Honda unfazed by slowdown, starts new investment with second Indian factory

Even as most carmakers in India are shutting down factories and reining in output, Japanese car major Honda Cars India Ltd. (HCIL) announced on April 2 that they were making an investment of R2,500 crore (US$450 million) to put into operation its second car factory at Tapukara in Rajasthan.
The 120,000-unit-a-year factory would be for Honda’s line of diesel cars, beginning with the entry-level sedan Amaze to be launched in April. At least four more cars — a diesel variant of its best-selling sedan City, premium compact car Jazz and a compact utility vehicle and a sports utility vehicle — will follow in the next three years. All these cars will have Honda’s new 1.5-liter diesel engine.
About 30-40% of this capacity is being earmarked for export. In India, the diesel engines will be launched with a 1.5 liter capacity in the Amaze, while in Europe the engine is slightly bigger with a 1.6 liter capacity, but shares most parts.
“So far Honda has operated in only about 10% of the Indian passenger car industry, but now we are all set to expand our business in the country with our line up of diesel cars,” said Hironori Kanayama, president and CEO of Honda India. “The universe that we operate will increase to almost 50% of the total passenger vehicle market over the next few years.”
Honda is the only car manufacturer that does not have any diesel car in its portfolio in India. The surge in demand for such vehicles, often at the same price as petrol cars, has cost the company dearly in the past. Its bread-and-butter model City, for example, lost out to the Hyundai Verna in the mid-size sedan segment simply because it lacked a diesel powertrain.
“In view of the rapid expansion of diesel power in the country we plan to introduce diesel engines in all new models,” said Yoshiyuki Matsumoto, president and CEO, HMIC. “Competitive new models armed with an excellent diesel engine will create a huge business opportunity.”
There is one problem with this plan, however. The Indian government’s decision to slowly decontrol the price of diesel, along with a recent softening of petrol prices, lends some credence to the view that the golden run for diesel cars may be at its end.
Honda also plans to double the export of various engine components to markets like Europe, Japan and Thailand to about R500 crore (US$90 million) in Fiscal Year 2014.
“Apart from Japan, India is the only country to supply diesel engine parts to Honda’s global operations and the capacity here is far more. We are already exporting parts to the UK for models sold there and this will go up further,” said Raman Sharma, senior vice-president and director at Honda Cars India.

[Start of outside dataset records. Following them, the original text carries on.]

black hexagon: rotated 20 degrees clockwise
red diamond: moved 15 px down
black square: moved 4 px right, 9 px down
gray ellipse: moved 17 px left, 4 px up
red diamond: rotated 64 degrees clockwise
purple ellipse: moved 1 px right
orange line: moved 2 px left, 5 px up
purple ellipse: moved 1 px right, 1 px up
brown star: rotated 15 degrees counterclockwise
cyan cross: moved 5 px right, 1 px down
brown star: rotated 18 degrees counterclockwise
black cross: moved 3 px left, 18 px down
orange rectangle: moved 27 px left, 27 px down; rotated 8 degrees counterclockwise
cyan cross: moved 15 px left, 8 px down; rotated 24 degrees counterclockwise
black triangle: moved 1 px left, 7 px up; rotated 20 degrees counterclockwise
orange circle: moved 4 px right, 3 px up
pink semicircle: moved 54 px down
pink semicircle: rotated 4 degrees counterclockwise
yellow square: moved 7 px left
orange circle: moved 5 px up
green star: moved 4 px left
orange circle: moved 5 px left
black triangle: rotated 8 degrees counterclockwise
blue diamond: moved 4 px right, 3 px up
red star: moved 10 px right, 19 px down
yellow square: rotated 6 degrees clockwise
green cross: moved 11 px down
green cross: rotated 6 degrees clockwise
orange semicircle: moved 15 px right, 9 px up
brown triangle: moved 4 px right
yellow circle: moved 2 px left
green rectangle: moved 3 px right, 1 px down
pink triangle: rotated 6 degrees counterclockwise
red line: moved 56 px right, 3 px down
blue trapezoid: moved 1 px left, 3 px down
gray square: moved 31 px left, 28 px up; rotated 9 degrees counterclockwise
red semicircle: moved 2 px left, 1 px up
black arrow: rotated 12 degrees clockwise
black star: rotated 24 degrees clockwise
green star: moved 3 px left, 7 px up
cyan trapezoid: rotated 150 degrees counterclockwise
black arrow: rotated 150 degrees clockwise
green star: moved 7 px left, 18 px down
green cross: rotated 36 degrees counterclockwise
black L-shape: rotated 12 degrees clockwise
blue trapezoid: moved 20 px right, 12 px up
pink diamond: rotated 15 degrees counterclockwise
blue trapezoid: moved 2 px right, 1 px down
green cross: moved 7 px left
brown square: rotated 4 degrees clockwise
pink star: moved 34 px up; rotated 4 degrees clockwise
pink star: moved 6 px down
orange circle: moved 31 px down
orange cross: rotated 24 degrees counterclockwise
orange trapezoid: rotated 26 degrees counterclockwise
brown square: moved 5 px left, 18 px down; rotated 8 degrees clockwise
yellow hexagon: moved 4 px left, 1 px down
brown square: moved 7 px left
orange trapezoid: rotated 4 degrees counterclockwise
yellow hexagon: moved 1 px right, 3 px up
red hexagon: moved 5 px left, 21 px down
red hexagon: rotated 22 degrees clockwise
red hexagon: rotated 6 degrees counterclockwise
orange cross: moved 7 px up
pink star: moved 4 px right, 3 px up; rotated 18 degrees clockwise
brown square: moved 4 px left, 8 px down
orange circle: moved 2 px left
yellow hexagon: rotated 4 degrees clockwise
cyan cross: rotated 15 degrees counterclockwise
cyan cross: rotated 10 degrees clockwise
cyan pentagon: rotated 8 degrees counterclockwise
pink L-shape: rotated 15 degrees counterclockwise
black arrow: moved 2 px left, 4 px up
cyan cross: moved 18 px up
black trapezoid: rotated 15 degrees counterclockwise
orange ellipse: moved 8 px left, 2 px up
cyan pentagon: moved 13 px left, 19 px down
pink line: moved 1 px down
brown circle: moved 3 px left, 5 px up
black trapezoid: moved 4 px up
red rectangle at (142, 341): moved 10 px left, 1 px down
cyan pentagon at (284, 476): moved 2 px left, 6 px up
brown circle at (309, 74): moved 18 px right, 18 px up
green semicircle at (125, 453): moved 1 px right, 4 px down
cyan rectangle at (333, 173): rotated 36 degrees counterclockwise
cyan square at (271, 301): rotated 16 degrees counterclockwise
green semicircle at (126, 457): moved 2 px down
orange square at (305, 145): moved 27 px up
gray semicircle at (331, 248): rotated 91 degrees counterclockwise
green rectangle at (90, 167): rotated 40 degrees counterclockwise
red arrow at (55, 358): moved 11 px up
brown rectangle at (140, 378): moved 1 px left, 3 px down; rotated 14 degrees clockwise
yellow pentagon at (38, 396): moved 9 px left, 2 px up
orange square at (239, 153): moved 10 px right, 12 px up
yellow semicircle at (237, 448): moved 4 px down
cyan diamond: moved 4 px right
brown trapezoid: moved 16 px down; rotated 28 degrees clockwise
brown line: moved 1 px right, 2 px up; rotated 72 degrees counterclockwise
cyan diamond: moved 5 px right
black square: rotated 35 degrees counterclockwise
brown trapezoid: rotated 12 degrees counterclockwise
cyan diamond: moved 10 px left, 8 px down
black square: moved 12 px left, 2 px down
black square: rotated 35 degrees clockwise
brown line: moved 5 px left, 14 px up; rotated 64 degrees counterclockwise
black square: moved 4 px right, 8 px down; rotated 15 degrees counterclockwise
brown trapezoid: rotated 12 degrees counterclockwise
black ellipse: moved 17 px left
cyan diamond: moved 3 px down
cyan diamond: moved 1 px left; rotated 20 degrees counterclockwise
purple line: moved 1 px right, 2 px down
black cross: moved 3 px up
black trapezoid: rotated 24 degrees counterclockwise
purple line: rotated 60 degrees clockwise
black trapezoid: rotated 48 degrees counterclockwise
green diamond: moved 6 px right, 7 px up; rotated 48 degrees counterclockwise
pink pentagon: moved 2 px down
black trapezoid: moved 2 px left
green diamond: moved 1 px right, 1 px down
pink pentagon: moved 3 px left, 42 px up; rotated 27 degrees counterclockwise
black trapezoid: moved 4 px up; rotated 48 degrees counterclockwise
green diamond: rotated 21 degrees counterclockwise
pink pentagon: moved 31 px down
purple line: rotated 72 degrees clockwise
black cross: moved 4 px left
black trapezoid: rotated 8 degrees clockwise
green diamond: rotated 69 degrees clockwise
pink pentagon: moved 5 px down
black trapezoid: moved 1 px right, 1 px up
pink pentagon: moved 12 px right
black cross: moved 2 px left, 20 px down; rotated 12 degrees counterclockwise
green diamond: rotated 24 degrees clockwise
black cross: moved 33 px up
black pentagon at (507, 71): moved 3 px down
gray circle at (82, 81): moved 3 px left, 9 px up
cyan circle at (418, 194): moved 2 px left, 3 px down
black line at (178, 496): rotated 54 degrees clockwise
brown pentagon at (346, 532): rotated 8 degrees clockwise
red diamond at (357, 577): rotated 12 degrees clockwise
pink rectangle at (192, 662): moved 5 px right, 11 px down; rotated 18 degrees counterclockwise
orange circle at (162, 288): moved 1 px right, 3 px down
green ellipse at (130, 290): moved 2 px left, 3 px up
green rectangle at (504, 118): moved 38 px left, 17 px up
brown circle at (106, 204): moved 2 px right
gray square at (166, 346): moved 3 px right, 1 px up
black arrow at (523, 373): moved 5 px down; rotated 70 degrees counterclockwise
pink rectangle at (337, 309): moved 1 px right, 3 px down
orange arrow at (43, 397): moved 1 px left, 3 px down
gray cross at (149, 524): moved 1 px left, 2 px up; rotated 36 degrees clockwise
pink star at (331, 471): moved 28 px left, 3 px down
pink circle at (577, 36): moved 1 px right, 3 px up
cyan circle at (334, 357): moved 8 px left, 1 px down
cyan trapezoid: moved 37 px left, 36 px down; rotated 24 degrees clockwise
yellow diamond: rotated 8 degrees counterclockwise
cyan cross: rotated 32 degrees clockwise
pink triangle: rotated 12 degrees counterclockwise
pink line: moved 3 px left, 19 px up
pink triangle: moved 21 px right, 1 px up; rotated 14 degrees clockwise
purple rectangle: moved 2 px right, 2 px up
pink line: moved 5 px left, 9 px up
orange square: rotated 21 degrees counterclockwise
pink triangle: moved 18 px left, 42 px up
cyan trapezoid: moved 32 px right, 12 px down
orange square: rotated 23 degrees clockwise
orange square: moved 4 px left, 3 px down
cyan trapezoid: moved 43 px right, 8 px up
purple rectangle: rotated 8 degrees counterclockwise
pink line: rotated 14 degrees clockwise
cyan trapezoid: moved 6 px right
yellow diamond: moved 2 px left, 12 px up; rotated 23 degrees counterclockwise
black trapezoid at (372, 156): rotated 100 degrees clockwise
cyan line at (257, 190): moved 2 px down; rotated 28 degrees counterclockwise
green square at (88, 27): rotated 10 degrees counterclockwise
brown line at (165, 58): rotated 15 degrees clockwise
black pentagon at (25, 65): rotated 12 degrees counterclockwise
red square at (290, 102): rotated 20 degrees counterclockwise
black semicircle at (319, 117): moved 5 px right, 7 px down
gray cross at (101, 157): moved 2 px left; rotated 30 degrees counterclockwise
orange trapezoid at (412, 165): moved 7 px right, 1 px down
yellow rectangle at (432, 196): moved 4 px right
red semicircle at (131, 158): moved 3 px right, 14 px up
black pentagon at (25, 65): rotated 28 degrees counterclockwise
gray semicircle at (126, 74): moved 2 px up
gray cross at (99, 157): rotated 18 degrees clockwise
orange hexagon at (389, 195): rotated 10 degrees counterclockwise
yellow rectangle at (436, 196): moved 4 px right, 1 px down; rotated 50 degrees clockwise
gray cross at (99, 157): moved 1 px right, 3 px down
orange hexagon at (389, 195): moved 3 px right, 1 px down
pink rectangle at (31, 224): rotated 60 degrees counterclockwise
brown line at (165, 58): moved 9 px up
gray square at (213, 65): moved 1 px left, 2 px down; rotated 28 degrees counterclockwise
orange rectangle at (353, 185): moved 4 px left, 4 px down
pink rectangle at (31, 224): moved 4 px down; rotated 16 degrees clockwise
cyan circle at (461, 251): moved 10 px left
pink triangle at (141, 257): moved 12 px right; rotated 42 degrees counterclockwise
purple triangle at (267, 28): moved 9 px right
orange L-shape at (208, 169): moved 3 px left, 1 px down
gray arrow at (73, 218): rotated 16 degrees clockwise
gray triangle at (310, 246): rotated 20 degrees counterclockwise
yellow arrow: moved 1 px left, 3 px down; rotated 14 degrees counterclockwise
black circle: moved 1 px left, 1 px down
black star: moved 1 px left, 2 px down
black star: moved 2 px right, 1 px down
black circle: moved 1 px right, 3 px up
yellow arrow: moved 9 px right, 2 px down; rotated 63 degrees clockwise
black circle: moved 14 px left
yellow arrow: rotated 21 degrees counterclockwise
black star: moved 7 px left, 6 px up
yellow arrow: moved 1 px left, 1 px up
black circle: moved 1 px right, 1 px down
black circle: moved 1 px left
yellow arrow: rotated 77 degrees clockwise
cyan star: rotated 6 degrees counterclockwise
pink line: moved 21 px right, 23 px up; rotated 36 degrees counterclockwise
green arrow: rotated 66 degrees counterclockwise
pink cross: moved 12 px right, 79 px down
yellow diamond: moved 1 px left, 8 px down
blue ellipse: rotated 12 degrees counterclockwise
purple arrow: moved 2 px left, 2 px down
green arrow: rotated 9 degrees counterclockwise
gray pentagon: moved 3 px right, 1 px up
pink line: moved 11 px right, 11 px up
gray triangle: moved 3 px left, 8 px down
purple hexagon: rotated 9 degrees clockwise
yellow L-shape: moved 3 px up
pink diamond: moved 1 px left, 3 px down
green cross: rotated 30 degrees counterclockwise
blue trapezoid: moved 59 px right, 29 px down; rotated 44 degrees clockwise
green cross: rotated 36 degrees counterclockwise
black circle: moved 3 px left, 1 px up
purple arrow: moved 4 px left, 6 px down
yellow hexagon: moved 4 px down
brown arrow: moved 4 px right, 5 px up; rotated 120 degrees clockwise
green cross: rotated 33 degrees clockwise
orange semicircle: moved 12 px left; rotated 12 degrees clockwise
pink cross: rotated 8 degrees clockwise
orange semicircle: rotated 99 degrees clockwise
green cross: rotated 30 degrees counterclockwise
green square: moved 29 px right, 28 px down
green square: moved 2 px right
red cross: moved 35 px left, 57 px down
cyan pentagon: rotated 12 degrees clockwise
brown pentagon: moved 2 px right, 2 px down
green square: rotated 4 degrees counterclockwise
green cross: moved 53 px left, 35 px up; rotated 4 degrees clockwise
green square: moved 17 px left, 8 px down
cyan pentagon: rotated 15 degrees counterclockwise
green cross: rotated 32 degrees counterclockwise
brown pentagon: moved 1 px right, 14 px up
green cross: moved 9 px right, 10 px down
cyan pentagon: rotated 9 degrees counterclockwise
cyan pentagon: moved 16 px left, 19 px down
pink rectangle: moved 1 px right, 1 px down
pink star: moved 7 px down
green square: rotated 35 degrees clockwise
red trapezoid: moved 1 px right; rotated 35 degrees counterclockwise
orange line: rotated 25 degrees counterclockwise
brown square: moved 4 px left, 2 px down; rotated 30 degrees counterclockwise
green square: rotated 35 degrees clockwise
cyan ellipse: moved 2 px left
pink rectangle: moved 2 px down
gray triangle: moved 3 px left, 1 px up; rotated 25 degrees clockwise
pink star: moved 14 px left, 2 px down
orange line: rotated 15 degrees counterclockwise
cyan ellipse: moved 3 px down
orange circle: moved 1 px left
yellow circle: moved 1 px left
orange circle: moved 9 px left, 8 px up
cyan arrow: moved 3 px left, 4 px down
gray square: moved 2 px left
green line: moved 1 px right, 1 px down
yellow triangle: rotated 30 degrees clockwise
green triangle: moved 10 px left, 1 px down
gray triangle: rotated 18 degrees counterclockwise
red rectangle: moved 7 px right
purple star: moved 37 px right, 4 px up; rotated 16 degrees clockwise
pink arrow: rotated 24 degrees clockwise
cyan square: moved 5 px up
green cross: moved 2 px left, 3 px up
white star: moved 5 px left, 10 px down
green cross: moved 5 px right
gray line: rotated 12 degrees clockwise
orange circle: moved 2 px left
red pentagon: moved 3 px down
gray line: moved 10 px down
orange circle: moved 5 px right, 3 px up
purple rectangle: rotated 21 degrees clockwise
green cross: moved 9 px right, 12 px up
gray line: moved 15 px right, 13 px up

Honda already exports petrol engine parts such as cylinder head, cylinder block and crankshafts to its Asian factories from India, and the diesel engine parts are a new addition to this list. Growing exports will help it offset the high import cost of various components and guard against foreign exchange volatilities. In fiscal 2013, Honda’s component exports from India stood at R242 crore (US$43.6 million).
At present, localization of diesel engine parts stand at around 60%, but the company expects this to go up to 90% by next year.